#### TEXT PROVIDED ####

Title

GeneWeaver: finding consilience in heterogeneous cross-species functional genomics data.

Document Type

Article

Publication Date

10-2015

JAX Source

Mamm Genome 2015 Oct; 26(9-10):556-66.

PMID

26092690

Abstract

A persistent challenge lies in the interpretation of consensus and discord from functional genomics experimentation. Harmonizing and analyzing this data will enable investigators to discover relations of many genes to many diseases, and from many phenotypes and experimental paradigms to many diseases through their genomic substrates. The GeneWeaver.org system provides a platform for cross-species integration and interrogation of heterogeneous curated and experimentally derived functional genomics data. GeneWeaver enables researchers to store, share, analyze, and compare results of their own genome-wide functional genomics experiments in an environment containing rich companion data obtained from major curated repositories, including the Mouse Genome Database and other model organism databases, along with derived data from highly specialized resources, publications, and user submissions. The data, largely consisting of gene sets and putative biological networks, are mapped onto one another through gene identifiers and homology across species. A versatile suite of interactive tools enables investigators to perform a variety of set analysis operations to find consilience among these often noisy experimental results. Fast algorithms enable real-time analysis of large queries. Specific applications include prioritizing candidate genes for quantitative trait loci, identifying biologically valid mouse models and phenotypic assays for human disease, finding the common biological substrates of related diseases, classifying experiments and the biological concepts they represent from empirical data, and applying patterns of genomic evidence to implicate novel genes in disease. These results illustrate an alternative to strict emphasis on replicability, whereby researchers classify experimental results to identify the conditions that lead to their similarity. Mamm Genome 2015 Oct; 26(9-10):556-66.

#### EXTRACTED DATA ####

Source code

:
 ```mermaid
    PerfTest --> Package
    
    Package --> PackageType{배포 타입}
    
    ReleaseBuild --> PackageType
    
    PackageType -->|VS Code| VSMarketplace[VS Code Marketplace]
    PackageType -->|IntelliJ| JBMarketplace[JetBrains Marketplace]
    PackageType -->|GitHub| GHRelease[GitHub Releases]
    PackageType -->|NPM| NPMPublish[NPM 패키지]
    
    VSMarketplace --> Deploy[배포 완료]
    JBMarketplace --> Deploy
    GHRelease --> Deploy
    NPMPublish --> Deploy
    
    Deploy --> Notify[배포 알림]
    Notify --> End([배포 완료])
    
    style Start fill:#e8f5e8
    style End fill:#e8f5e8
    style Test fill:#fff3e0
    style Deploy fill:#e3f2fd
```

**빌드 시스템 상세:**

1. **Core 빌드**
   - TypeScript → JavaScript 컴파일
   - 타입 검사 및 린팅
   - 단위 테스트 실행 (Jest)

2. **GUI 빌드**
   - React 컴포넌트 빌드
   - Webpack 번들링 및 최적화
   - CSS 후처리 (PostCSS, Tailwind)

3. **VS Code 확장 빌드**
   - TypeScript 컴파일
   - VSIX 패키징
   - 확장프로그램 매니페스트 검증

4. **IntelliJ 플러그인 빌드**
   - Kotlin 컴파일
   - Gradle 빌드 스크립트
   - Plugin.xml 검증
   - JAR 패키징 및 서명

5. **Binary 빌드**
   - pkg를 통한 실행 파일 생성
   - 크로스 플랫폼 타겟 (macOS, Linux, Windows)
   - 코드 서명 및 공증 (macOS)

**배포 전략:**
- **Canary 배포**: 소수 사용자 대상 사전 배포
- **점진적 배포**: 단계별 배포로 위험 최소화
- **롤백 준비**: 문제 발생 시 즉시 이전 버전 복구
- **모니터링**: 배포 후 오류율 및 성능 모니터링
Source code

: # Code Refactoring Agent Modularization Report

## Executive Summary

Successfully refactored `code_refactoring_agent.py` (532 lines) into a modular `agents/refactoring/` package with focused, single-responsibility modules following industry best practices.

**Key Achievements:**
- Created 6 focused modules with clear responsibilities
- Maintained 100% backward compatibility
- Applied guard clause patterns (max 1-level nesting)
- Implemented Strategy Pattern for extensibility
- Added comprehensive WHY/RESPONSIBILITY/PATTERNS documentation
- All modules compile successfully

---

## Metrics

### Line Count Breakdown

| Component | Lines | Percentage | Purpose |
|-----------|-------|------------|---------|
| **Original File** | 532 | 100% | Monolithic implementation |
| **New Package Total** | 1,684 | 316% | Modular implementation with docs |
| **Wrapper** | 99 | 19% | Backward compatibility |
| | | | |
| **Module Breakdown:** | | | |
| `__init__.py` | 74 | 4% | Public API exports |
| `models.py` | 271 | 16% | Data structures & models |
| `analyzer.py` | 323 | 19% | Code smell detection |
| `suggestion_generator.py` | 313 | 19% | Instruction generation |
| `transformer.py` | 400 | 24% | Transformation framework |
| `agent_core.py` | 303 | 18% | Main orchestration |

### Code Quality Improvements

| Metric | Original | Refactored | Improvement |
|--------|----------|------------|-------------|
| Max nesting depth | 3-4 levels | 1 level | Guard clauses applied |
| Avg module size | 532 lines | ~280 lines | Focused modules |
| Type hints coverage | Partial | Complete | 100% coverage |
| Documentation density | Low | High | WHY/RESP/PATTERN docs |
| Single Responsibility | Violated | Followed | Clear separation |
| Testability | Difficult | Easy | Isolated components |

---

####

EXPLORE THE MATERIAL:
1) According to the GeneWeaver abstract, is each statement true? (a) The data are mapped onto one another using gene identifiers and homology across species. (b) GeneWeaver's data come only from the Mouse Genome Database. (c) Large queries can be analyzed in real time.
2) According to the GeneWeaver abstract, what does the data largely consist of?
The listing has no connection to the GeneWeaver abstract.

ANSWERS IN ORDER:
1)
(a) Yes: "The data, largely consisting of gene sets and putative biological networks, are mapped onto one another through gene identifiers and homology across species."
(b) No: "including the Mouse Genome Database and other model organism databases, along with derived data from highly specialized resources, publications, and user submissions"
(c) Yes: "Fast algorithms enable real-time analysis of large queries."

2) Gene sets and putative biological networks.